[pour Impromptus littéraires]
Beaucoup d’eau a coulé sous les ponts depuis le jour où le fleuve Wapsipinicon a eu son nom.
Il y a longtemps, aux jours et aux nuits des grands-pères de nos grand-pères, la tribu Chickasaw vivait aux bords de ce grand fleuve qui tranche la prairie ondoyante. Il coulait rapidement, ce fleuve, riche en poissons, et bordé de grands ormes dont l’ombre rafraîchissait toute âme souhaitant se reposer devant ses courants.
Là, dans cette tribu vivait la demoiselle Wapsie, la plus belle fille qu’on ait jamais vue. Jusqu’aujourd’hui, aucune femme n’a encore pu rivaliser sa perfection.
Ses tresses brillaient comme les ailes du corbeau, ses dents étaient comme les petites perles de maïs qu’on trouve sur les jeunes épis.
Le soir dans la lumière du feu, sa peau luisait comme des tisons pendant qu’elle s’occupait à faire cuire les pains sur la vieille pierre aplatie par des générations.

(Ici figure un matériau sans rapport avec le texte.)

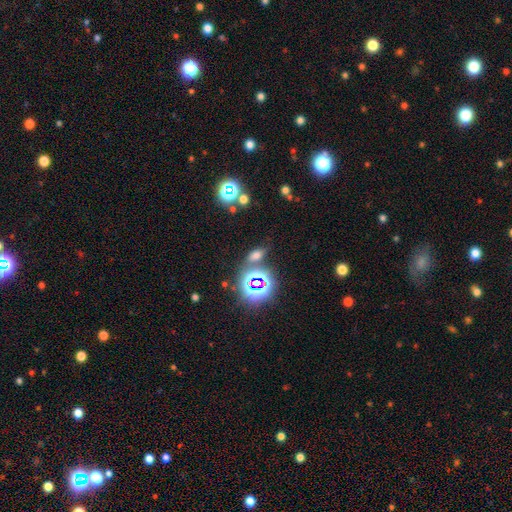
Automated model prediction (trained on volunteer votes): smooth_or_featured: smooth (p=0.55) [alt: star or artifact p=0.34]
how_rounded: in between (p=0.72) [alt: round p=0.18]
merging: none (p=0.70) [alt: merger p=0.13]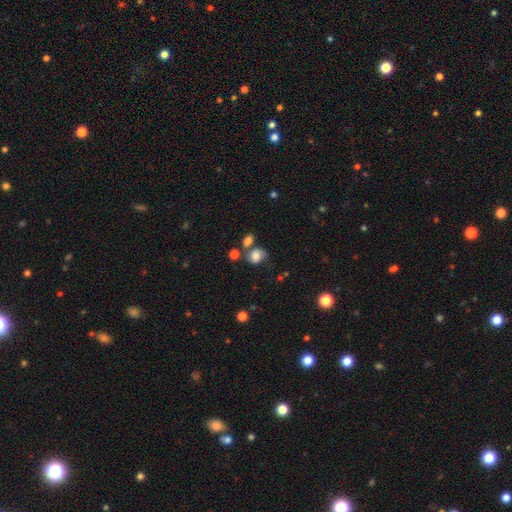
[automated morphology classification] Smooth or featured? smooth (71%)
How rounded? in between (50%)
Merging? none (42%)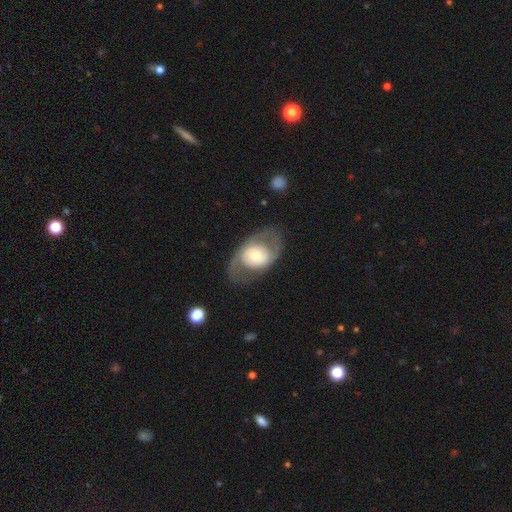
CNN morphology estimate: Smooth or featured: featured or disk — 67% (smooth — 28%)
Edge-on disk: no — 93% (yes — 7%)
Bar: no — 70% (weak — 22%)
Spiral arms: yes — 52% (no — 48%)
Bulge size: moderate — 61% (large — 19%)
Merging: none — 70% (minor disturbance — 15%)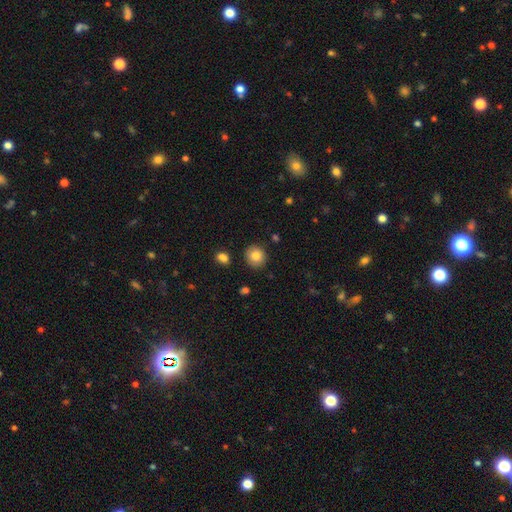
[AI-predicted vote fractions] Q: Smooth or featured?
A: smooth (84%); runner-up: star or artifact (9%)
Q: How rounded?
A: round (87%); runner-up: in between (12%)
Q: Merging?
A: none (88%); runner-up: minor disturbance (7%)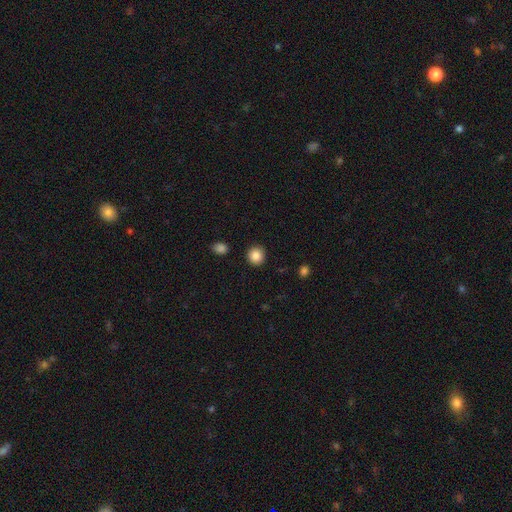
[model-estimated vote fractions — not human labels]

Cette Wapsie était la fille chérie du vieux chef, Shoteka, la dernière vivante de tous ses enfants, celle de sa dernière femme, Ashukuma, morte lors de son travail pour mettre la petite Wapsie au monde. Wapsie avait la beauté du sang de sa mère et la dignité du sang de son père. Shoteka la chérissait et la gardait comme la plume de l’aigle, près de son cœur.
Bien sûr que tous les jeunes hommes de la tribu auraient été ravis de prendre Wapsie pour la leur, mais il n’y avait que Preste-Pas, le fils de Napissa, qui avait vraiment des chances de l’avoir à lui. Toutefois, le vieux Shoteka ne répondait pas à ses demandes. Ce n’était pas le moment, il fallait attendre encore un printemps si Preste-Pas demandait en automne ou encore un hiver si Preste-Pas demandait en été.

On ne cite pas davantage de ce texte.